The prison visit was part of a high-risk diplomatic effort to defuse Venezuela’s escalating crisis.
The meeting between Lopez and Zapatero lasted about 90 minutes, Lopez’s sister told reporters. She said she did not know what the two discussed and declined further comment.
It is the first time in more than two years an outside visitor, besides Lopez’s family or lawyers, has met with the combative leader in the military prison outside Caracas where he is being held.
Last year, he was sentenced to nearly 14 years in jail for inciting violence at anti-government protests in proceedings widely condemned as a politically motivated show trial by the US and human rights groups.
Venezuela’s opposition is demanding the release of Lopez and dozens of other activists it considers political prisoners as part of an international mediation effort led by Zapatero and the former presidents of Panama and the Dominican Republic.

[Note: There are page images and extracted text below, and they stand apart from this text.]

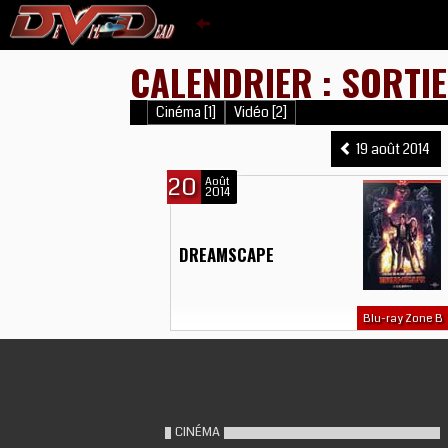
CALENDRIER : SORTIE
Cinéma [1]
Vidéo [2]
19 août 2014
20
Août
2014
DREAMSCAPE
Blu-ray Zone B
CINÉMA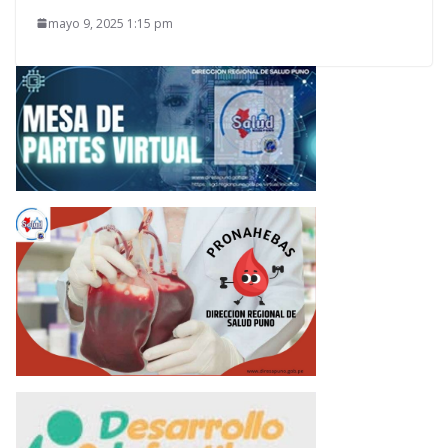
mayo 9, 2025 1:15 pm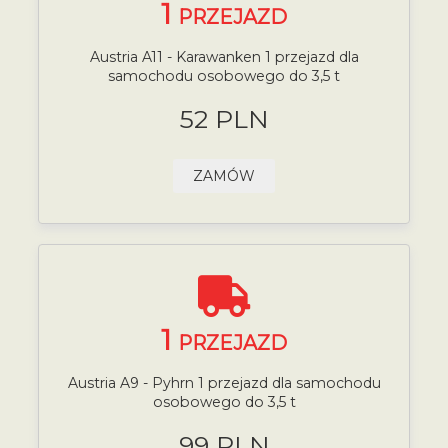
1
PRZEJAZD
Austria A11 - Karawanken 1 przejazd dla
samochodu osobowego do 3,5 t
52 PLN
ZAMÓW
1
PRZEJAZD
Austria A9 - Pyhrn 1 przejazd dla samochodu
osobowego do 3,5 t
99 PLN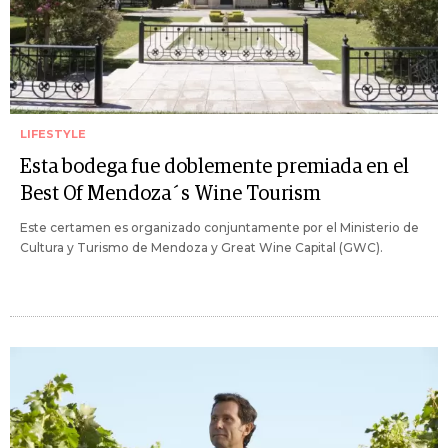
LIFESTYLE
Esta bodega fue doblemente premiada en el
Best Of Mendoza´s Wine Tourism
Este certamen es organizado conjuntamente por el Ministerio de
Cultura y Turismo de Mendoza y Great Wine Capital (GWC).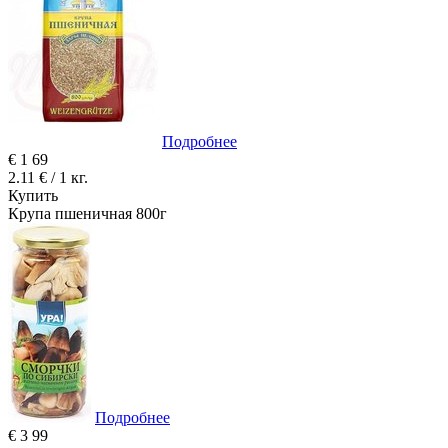
Подробнее
€
1
69
2.11 € / 1 кг.
Купить
Крупа пшеничная 800г
Подробнее
€
3
99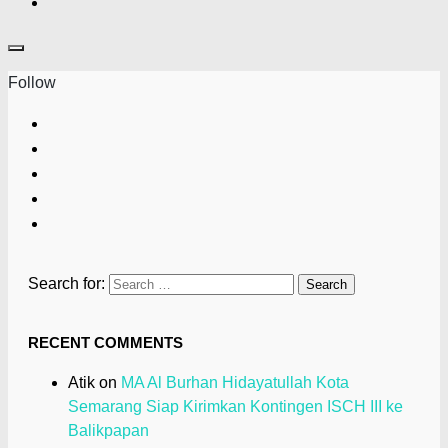
Follow
Search for:
RECENT COMMENTS
Atik
on
MA Al Burhan Hidayatullah Kota
Semarang Siap Kirimkan Kontingen ISCH III ke
Balikpapan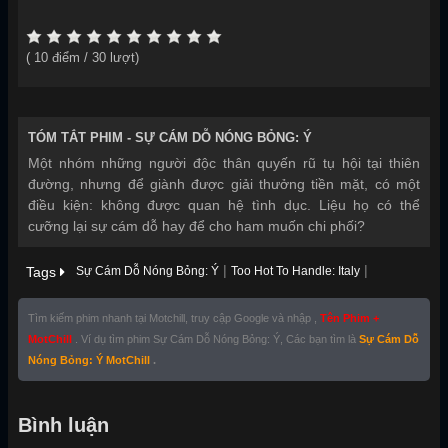
(
10
điểm /
30
lượt)
TÓM TẮT PHIM -
SỰ CÁM DỖ NÓNG BỎNG: Ý
Một nhóm những người độc thân quyến rũ tụ hội tại thiên
đường, nhưng để giành được giải thưởng tiền mặt, có một
điều kiện: không được quan hệ tình dục. Liệu họ có thể
cưỡng lại sự cám dỗ hay để cho ham muốn chi phối?
|
|
Tags
Sự Cám Dỗ Nóng Bỏng: Ý
Too Hot To Handle: Italy
Tìm kiếm phim nhanh tại Motchill, truy cập Google và nhập ,
Tên Phim +
MotChill
. Ví dụ tìm phim Sự Cám Dỗ Nóng Bỏng: Ý, Các bạn tìm là
Sự Cám Dỗ
Nóng Bỏng: Ý MotChill
.
Bình luận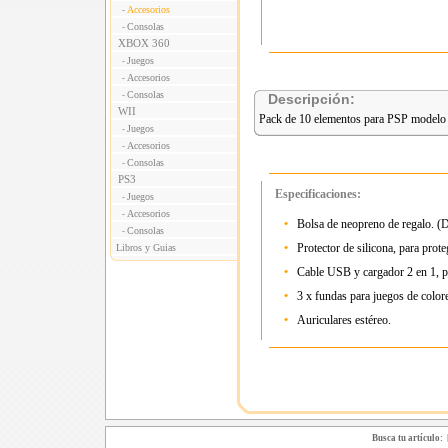
Accesorios
-
Consolas
-
XBOX 360
Juegos
-
Accesorios
-
Consolas
-
Descripción:
WII
Pack de 10 elementos para PSP modelo S
Juegos
-
Accesorios
-
Consolas
-
PS3
Especificaciones:
Juegos
-
Accesorios
-
•
Bolsa de neopreno de regalo. (D
Consolas
-
•
Protector de silicona, para prot
Libros y Guias
•
Cable USB y cargador 2 en 1, pa
•
3 x fundas para juegos de colore
•
Auriculares estéreo.
Busca tu artículo: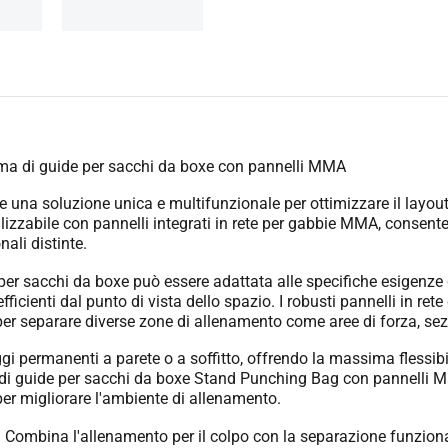
stema di guide per sacchi da boxe con pannelli MMA
una soluzione unica e multifunzionale per ottimizzare il layout
zzabile con pannelli integrati in rete per gabbie MMA, consente
ali distinte.
 per sacchi da boxe può essere adattata alle specifiche esigenze 
fficienti dal punto di vista dello spazio. I robusti pannelli in ret
a per separare diverse zone di allenamento come aree di forza, se
i permanenti a parete o a soffitto, offrendo la massima flessibili
a di guide per sacchi da boxe Stand Punching Bag con pannelli MM
er migliorare l'ambiente di allenamento.
:
Combina l'allenamento per il colpo con la separazione funziona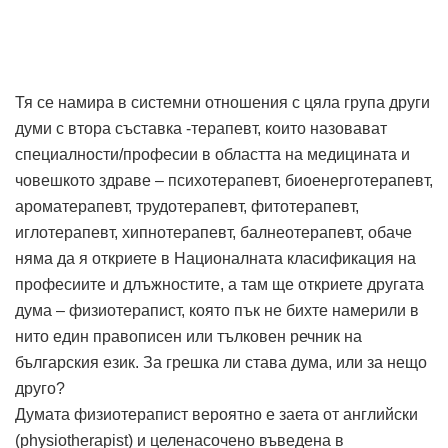
Тя се намира в системни отношения с цяла група други
думи с втора съставка -терапевт, които назовават
специалности/професии в областта на медицината и
човешкото здраве – психотерапевт, биоенерготерапевт,
ароматерапевт, трудотерапевт, фитотерапевт,
иглотерапевт, хипнотерапевт, балнеотерапевт, обаче
няма да я откриете в Националната класификация на
професиите и длъжностите, а там ще откриете другата
дума – физиотерапист, която пък не бихте намерили в
нито един правописен или тълковен речник на
българския език. За грешка ли става дума, или за нещо
друго?
Думата физиотерапист вероятно е заета от английски
(physiotherapist) и целенасочено въведена в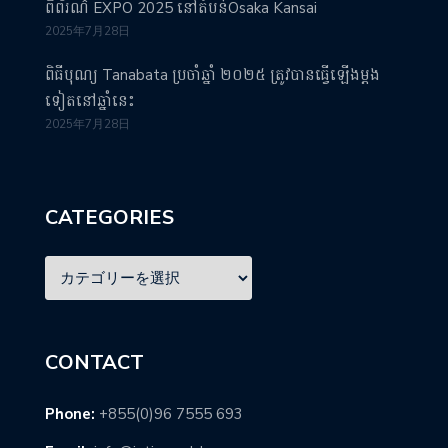
ពិព័រណ៌ EXPO 2025 នៅតំបន់Osaka Kansai
2025年7月28日
ពិធីបុណ្យ Tanabata ប្រចាំឆ្នាំ ២០២៥ ត្រូវបានធ្វើឡើងម្តង
ទៀតនៅឆ្នាំនេះ
2025年7月28日
CATEGORIES
CONTACT
Phone:
+855(0)96 7555 693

Last month, the three presided over two days of informal meetings in the Dominican Republic in which they shuttled messages between representatives of the opposition and the government.
One of the government’s participants at that meeting, Caracas Mayor Jorge Rodriguez, escorted Zapatero to the jail on Saturday, but did not take part in the meeting, according to a source close to the family, who spoke on condition of anonymity because the conversation was private.
Zapatero has kept quiet about his dealings and many observers believe they are doomed to fail so long as Venezuelan President Nicolas Maduro refuses to yield to the opposition’s demands that his government allow to go forward this year a proposed recall referendum on whether to cut short his six-year term.
However, Saturday’s meeting is likely to give more oxygen to the mediation effort, which has the support of US President Barack Obama’s administration and regional governments, and comes as pressure is mounting on the Organization of American States to suspend Venezuela for violating standards of democracy and the rule of law.
Lopez’s jailers have turned back attempted visits by the former leaders of Colombia and Chile, as well as legislative delegations for from Brazil and Spain.
Maduro is under pressure to negotiate an end to the stalemate as Venezuelans’ frustration with an economic crisis marked by triple-digit inflation and widespread food and medicine shortages grow.
Venezuela’s government has yet to comment on the meeting.